Neither lidocaine nor tetracaine is contraindicated in labor and delivery. In humans, the use of lidocaine for labor neuraxial analgesia has not been associated with an increased incidence of adverse fetal effects either during delivery or during the neonatal period. Tetracaine has also been used as a neuraxial anesthetic for cesarean section without apparent adverse effects on offspring. Should SYNERA be used concomitantly with other products containing lidocaine and/or tetracaine, total doses contributed by all formulations must be considered.

Nursing Mothers

Lidocaine is excreted into human milk and it is not known if tetracaine is excreted into human milk. Therefore, caution should be exercised when SYNERA is administered to a nursing mother since the milk:plasma ratio of lidocaine is 0.4 and is not determined for tetracaine. In a prior report, when lidocaine was used as an epidural anesthetic for cesarean section in 27 women, a milk:plasma ratio of 1.07 ±0.82 was found by using AUC values. Following single dose administration of 20 mg of lidocaine for a dental procedure, the point value milk: plasma ratio was similarly reported as 1.1 at five to six hours after injection. Thus, the estimated maximum total daily dose of lidocaine delivered to the infant via breast milk would be approximately 36 µg/kg. Based on these data and the low concentrations of lidocaine and tetracaine found in the plasma after topical administration of SYNERA in recommended doses, the small amount of these primary compounds and their metabolites that would be ingested orally by a suckling infant is unlikely to cause adverse effects [see Clinical Pharmacology ].

Pediatric Use

The safety and effectiveness of SYNERA have been established in pediatric patients 3 years and older based on adequate and well-controlled studies [see Clinical Studies ].  While efficacy has not been established for children less than 3 years of age, the safety of SYNERA in infants has been evaluated in one study in which 34 infants 4 to 6 months of age received SYNERA. The recommended application time for the patch for pediatric patients is the same as for adults.

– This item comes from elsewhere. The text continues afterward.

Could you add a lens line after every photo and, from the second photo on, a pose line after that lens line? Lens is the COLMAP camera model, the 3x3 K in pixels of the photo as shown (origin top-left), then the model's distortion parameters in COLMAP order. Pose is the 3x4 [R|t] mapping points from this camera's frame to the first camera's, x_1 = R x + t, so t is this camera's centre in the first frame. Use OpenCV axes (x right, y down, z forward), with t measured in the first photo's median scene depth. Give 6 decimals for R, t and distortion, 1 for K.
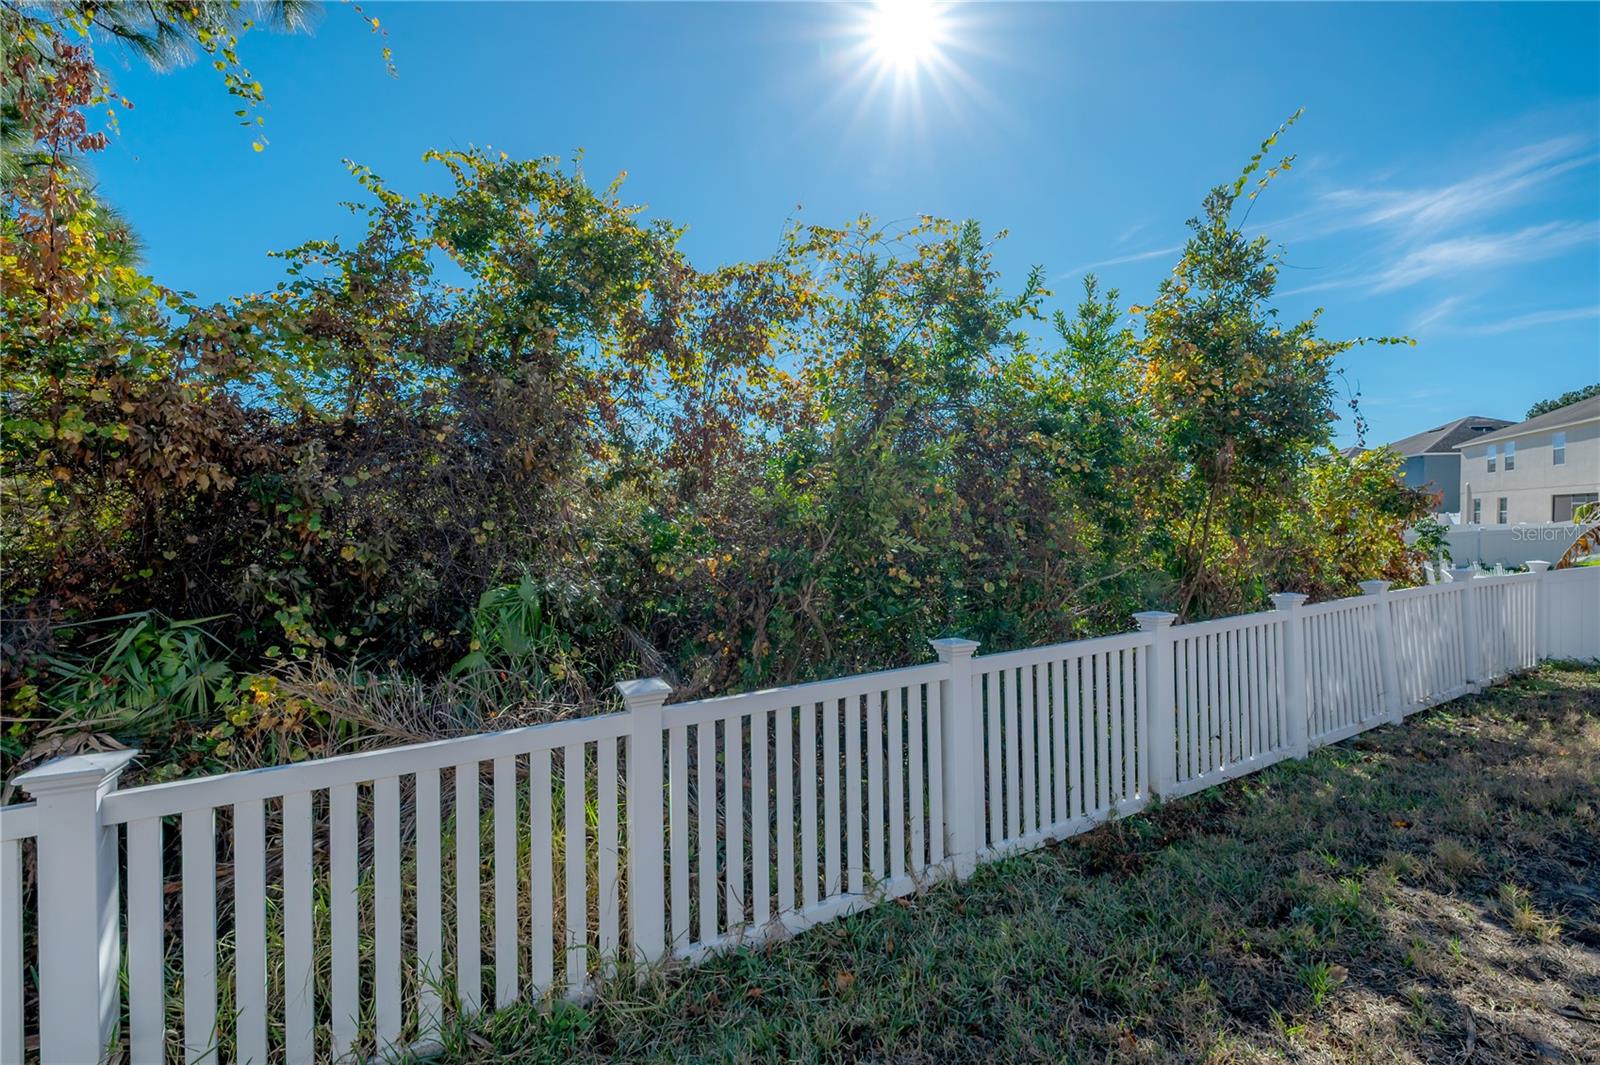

Simultaneous or sequential application of more than two SYNERA patches to children is not recommended as it has not been adequately studied.

Use in Geriatric Patients

In the controlled clinical studies, 139 patients over 65 years of age, including 41 patients over 75 years of age, received SYNERA. Visual Analog Scale (VAS) pain score differences between SYNERA and placebo were considerably lower in the geriatric subjects than in the rest of the adult population. No overall differences in safety were observed between geriatric subjects and younger subjects. However, increased sensitivity in individual patients greater than 65 years of age cannot be ruled out. After intravenous dosing, the elimination half-life of lidocaine is significantly longer in elderly patients (2.5 hours) than in younger patients (1.5 hours).